In total 17 plate glass windows failed on the 26-storey tower forcing its owner to pay to reclad the building, just four years after Lendlease had completed its original renovation project.
Lendlease was named throughout the judgement as the defendant.
But the Enquirer understands that was a procedural matter and the case centred on work by glazing contractor Permasteelisa.
A Lendlease spokesperson said: “Permasteelisa and Lendlease have reached an agreement whereby Lendlease will not be financially impacted.”
Klaus Lother, Chief Executive Officer of Permasteelisa UK Ltd said: “This judgment is relevant to an old project executed in 2005 and is connected with a decision by the client to change the project materials.
“The need for changing said materials was attributed by the client to Permasteelisa, which we objected to.
“Although we cannot agree with the conclusions of the judgment, we were long since prepared for such a possibility.
“Therefore it will have no impact on Permasteelisa business in the UK or at Group level.”
Handing down his judgment last week, Mr Justice Stuart-Smith described the project’s failings as “disastrous”.

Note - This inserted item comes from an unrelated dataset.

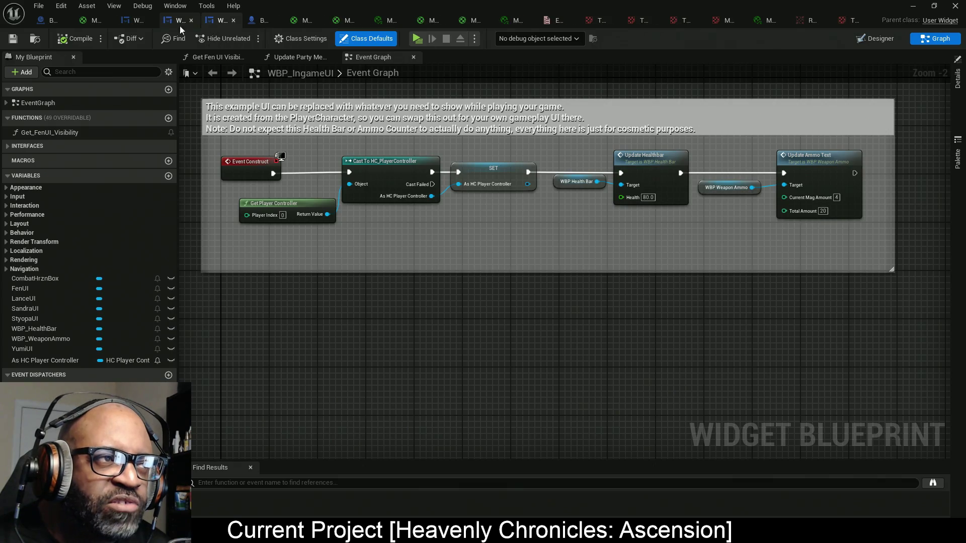
left_click(166, 21)
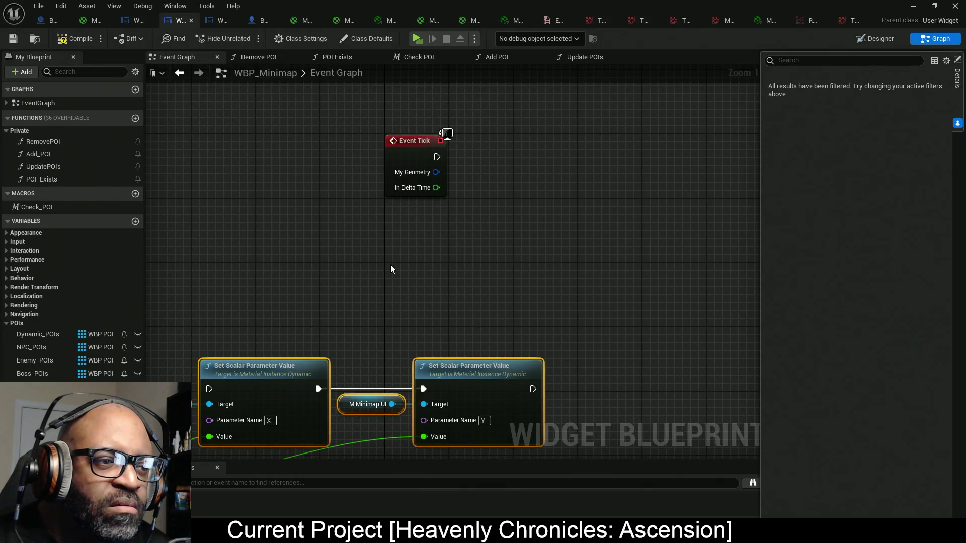
left_click(875, 38)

Lendlease first carried out the extensive redevelopment of 125 Old Broad Street under a two-year design and build contract, completing in 2008.

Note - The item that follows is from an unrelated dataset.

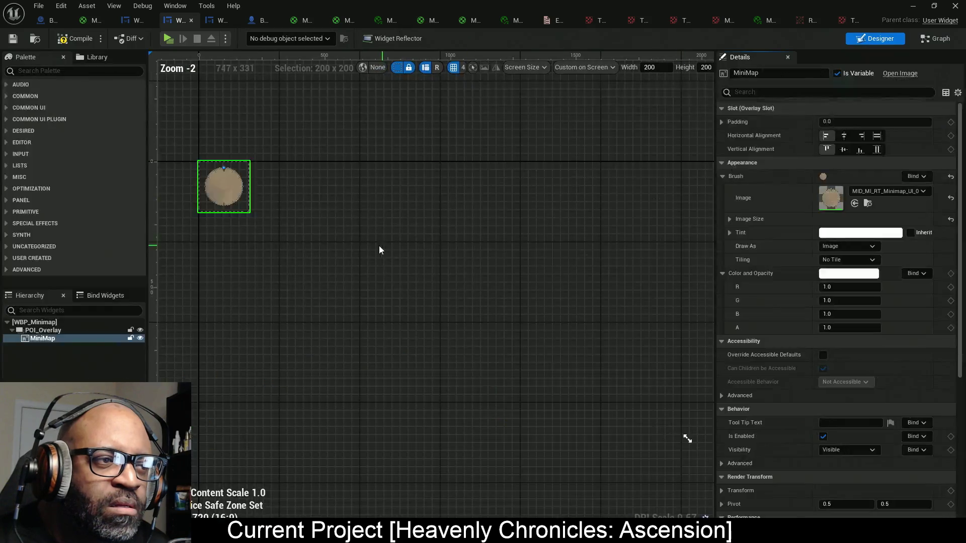
scroll(237, 200, "up", 6)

Between then and 2012, the building suffered 17 spontaneous glazing failures due to nickel sulphide levels in the glass.
Fortunately, no one was seriously injured by falling glass, but the building had to be cloaked in scaffolding to protect the public.
Owners Hammerson, the Bank of Ireland and GE Real Estate then took the decision to pay for the building to be reclad with a new glass curtain walling system in 2013.
The judge said that Lendlease had failed to ensure it had the sufficient documents to prove the glazing supplied had been properly heat-treated to prevent failure.
He said: “I find as a fact that a substantial proportion of the glass that was used on 125 OBS, probably in the region of 35-40% though possibly more, was not heat soaked in accordance with the requirements of the contract.
“If it had all been heat soaked properly, there would probably have been either no breakages or one breakage.”
Around £8.7m of the £14.7m award covers the reglazing cost, with other remedial works and financing charges making up the balance.